Only a single team, the Texas Rangers, outperformed its ERA projections by more than half a run. The Brewers and Reds came close, but they fell a bit further back when adjusting for the fact that ZiPS thought the league-wide ERA would be 0.12 higher than it actually was.

Now, consider the very real possibility that the Houston offense doesn’t merely perform as expected, but hits its 75th-percentile projection instead. The pitching would still have to beat its projections by 0.33 runs per game, meaning that even in a rosy scenario like this for the lineup, this team would still be an underdog.
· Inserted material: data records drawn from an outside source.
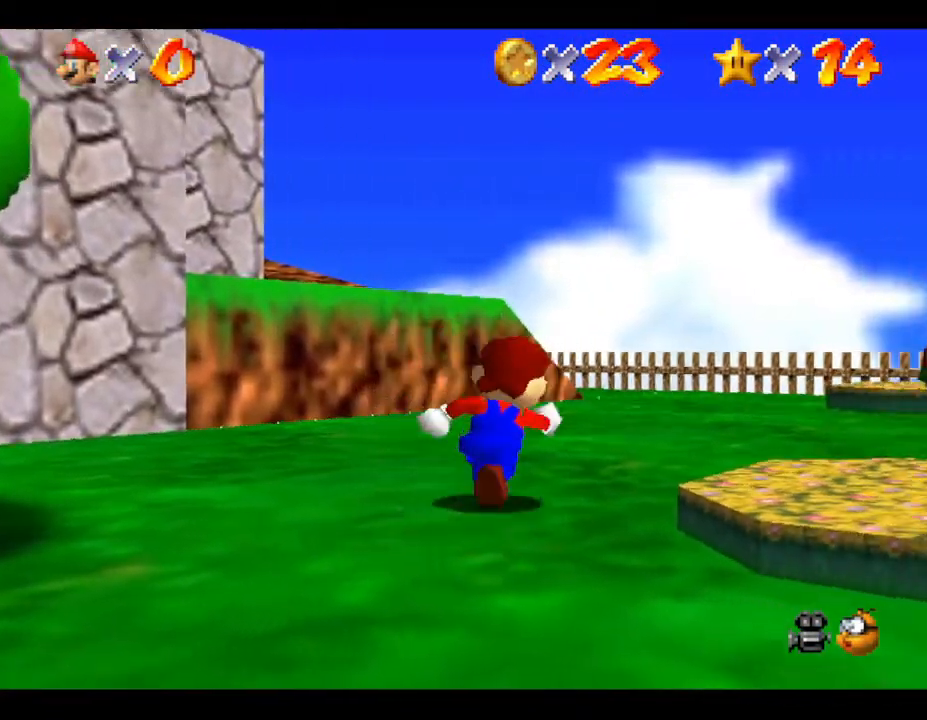
{"buttons": [], "left_stick": "up", "events": [[383, "left_stick", "up"]]}
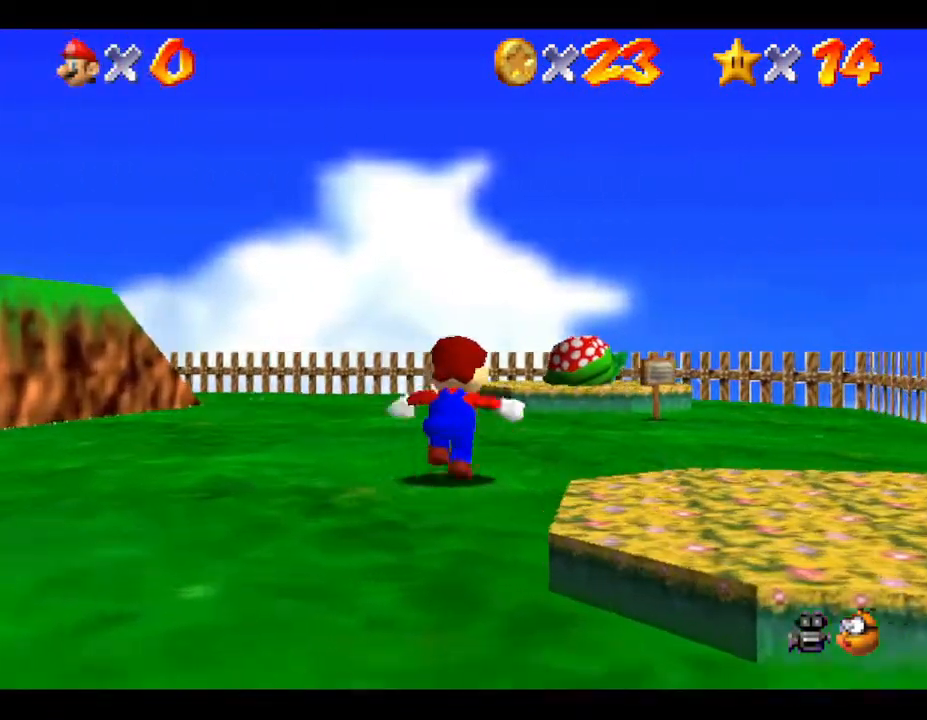
{"buttons": ["B"], "left_stick": "up", "events": [[200, "B", "down"]]}
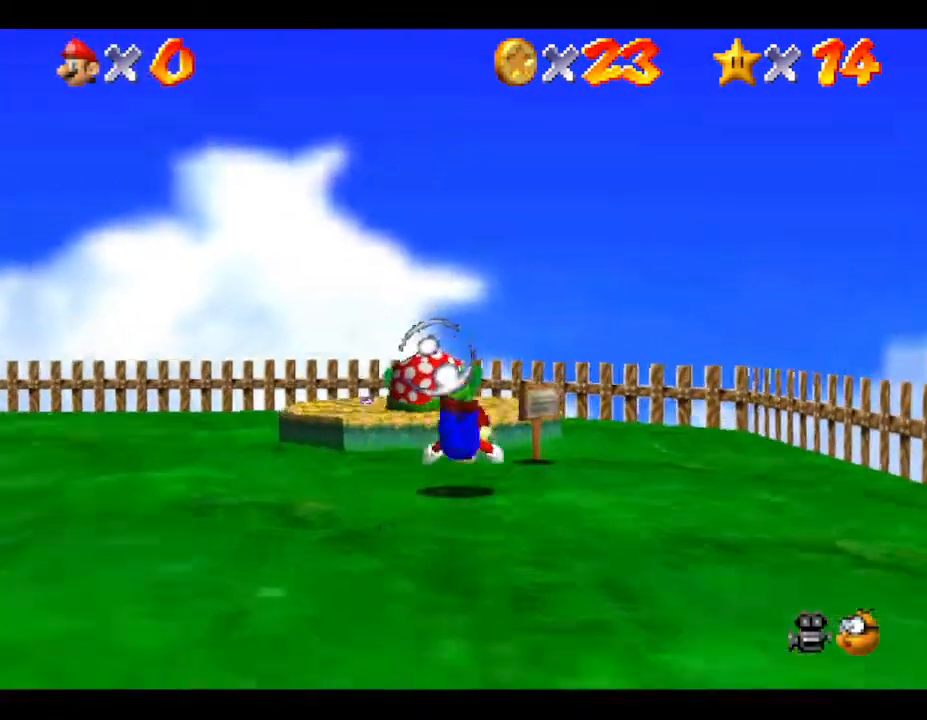
{"buttons": [], "left_stick": "up-left", "events": [[133, "B", "up"], [350, "left_stick", "up-left"]]}
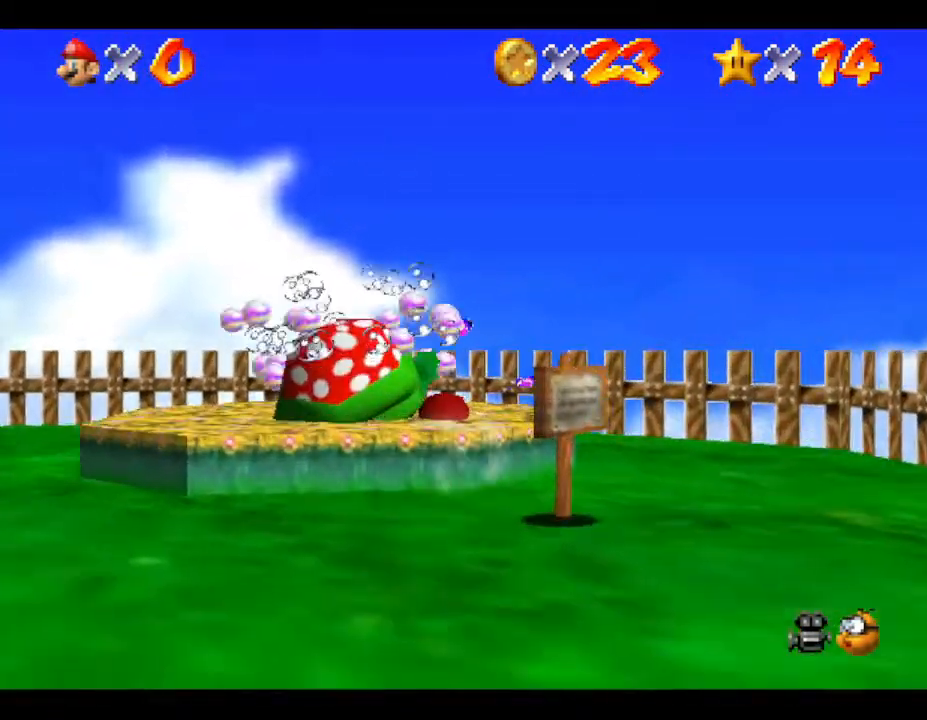
{"buttons": [], "left_stick": "down-left", "events": [[317, "left_stick", "down-left"], [383, "A", "down"], [483, "A", "up"]]}
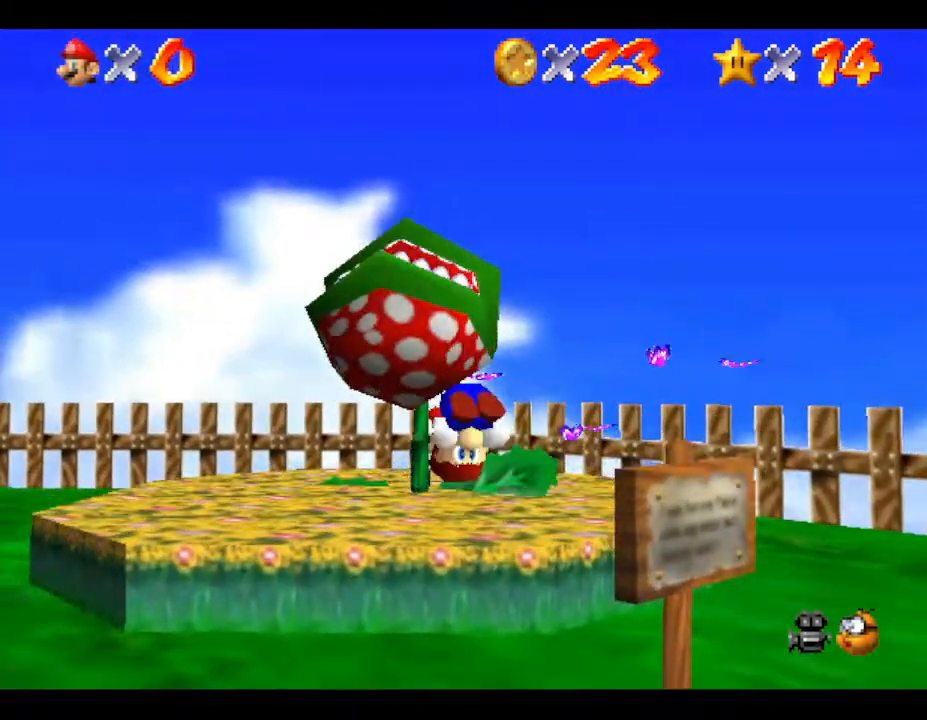
{"buttons": [], "left_stick": "center", "events": [[183, "left_stick", "center"], [283, "C_RIGHT", "down"], [417, "C_RIGHT", "up"]]}
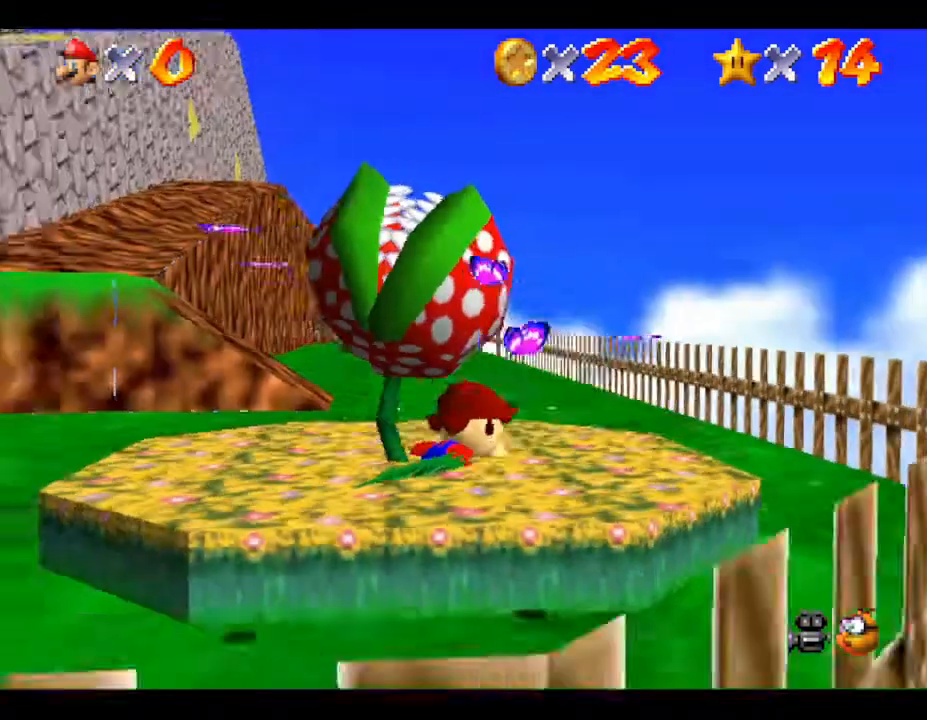
{"buttons": [], "left_stick": "up-left", "events": [[450, "left_stick", "up-left"]]}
On a fundamental level, the Astros need to find better pitchers from among the guys who aren’t currently envisioned by Depth Charts as contributors, and they need to find them right now. Ethan Pecko is the most interesting of the internal options, and as a fellow Towson native, I can’t help but root for him. He’s currently working back from thoracic outlet syndrome, and though he’s been very good on his minor league rehab assignment, he’s not likely to be up until later this summer. When he does return, he wouldn’t be enough by himself to fix this pitching staff, even if he had a Chase Burns-esque debut. AJ Blubaugh and Colton Gordon don’t project as instant game-changers, either. Houston would likely need to acquire some pitching, but from where? This has been an odd season so far, in that many of the worst teams (Astros, Red Sox, Mets, Phillies, Blue Jays, Royals) were expected to be contenders. That means there aren’t a lot of teams looking to be early sellers. But even if there were, these other underperforming clubs would likely be fierce competition for those players on the block.
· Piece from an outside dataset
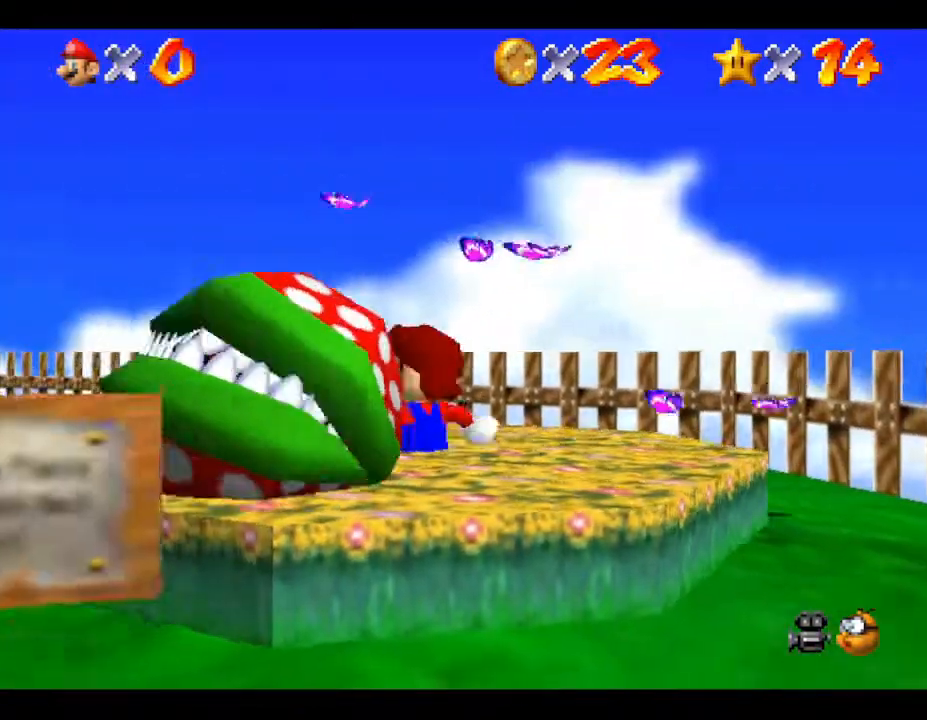
{"buttons": [], "left_stick": "center", "events": [[167, "left_stick", "center"]]}
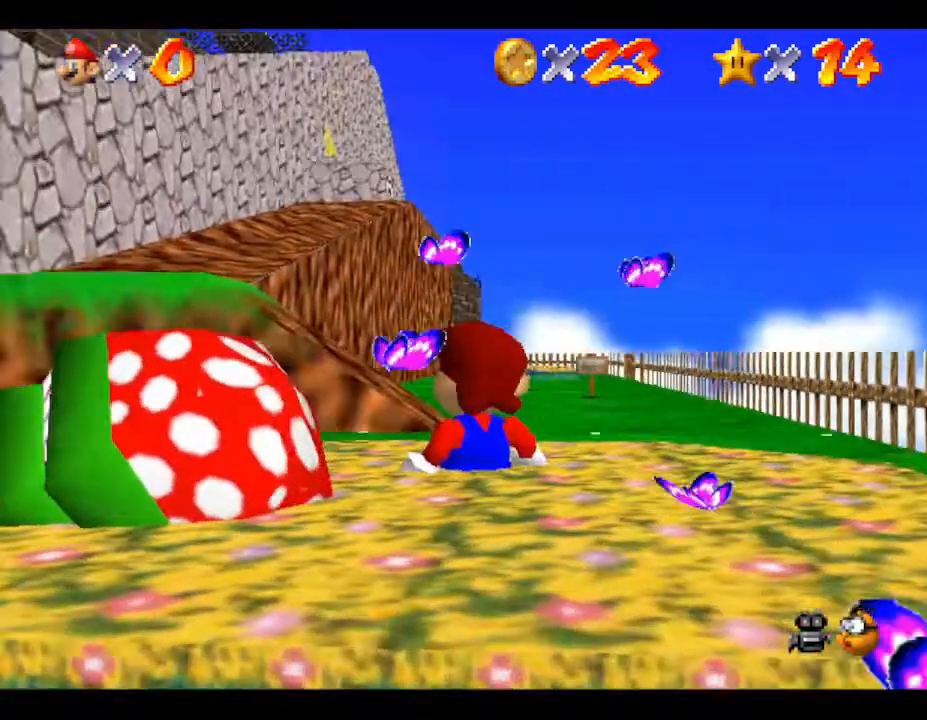
{"buttons": [], "left_stick": "center", "events": []}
Time is not on Houston’s side, in the short or long term. The short-term challenge is obvious, but the long-term one is nearly as daunting. The Astros are second in baseball in wRC+ from players over 30 years old (129), with Jose Altuve and Christian Walker both at ages when imminent decline is highly likely. Their two key offensive players in their 20s, Jeremy Peña and Yordan Alvarez, are free agents after 2027 and 2028, respectively. At the end of last season, our prospect team ranked Houston’s farm system 29th out of 30 teams. The best solution might be to do a bit of retooling, perhaps by trading anyone unsigned past this year. Then, assuming there’s a pre-lockout window to make some free agent signings as there was in 2021, absolutely blitz the top guys available with extremely generous one-year offers, with the hope that many of those players will want to get a second look at free agency in a hopefully normal winter after the 2027 season. But truth be told, this doesn’t really feel like something the Astros would do.

However it shakes out, this may be the most crucial period of Brown’s stint as GM. The Houston Astros are in a precarious position, and none of the options look particularly appealing. Some problems simply don’t have good solutions, and if they can’t conjure one up, we may be looking at the end of a moderately successfully dynasty in Houston.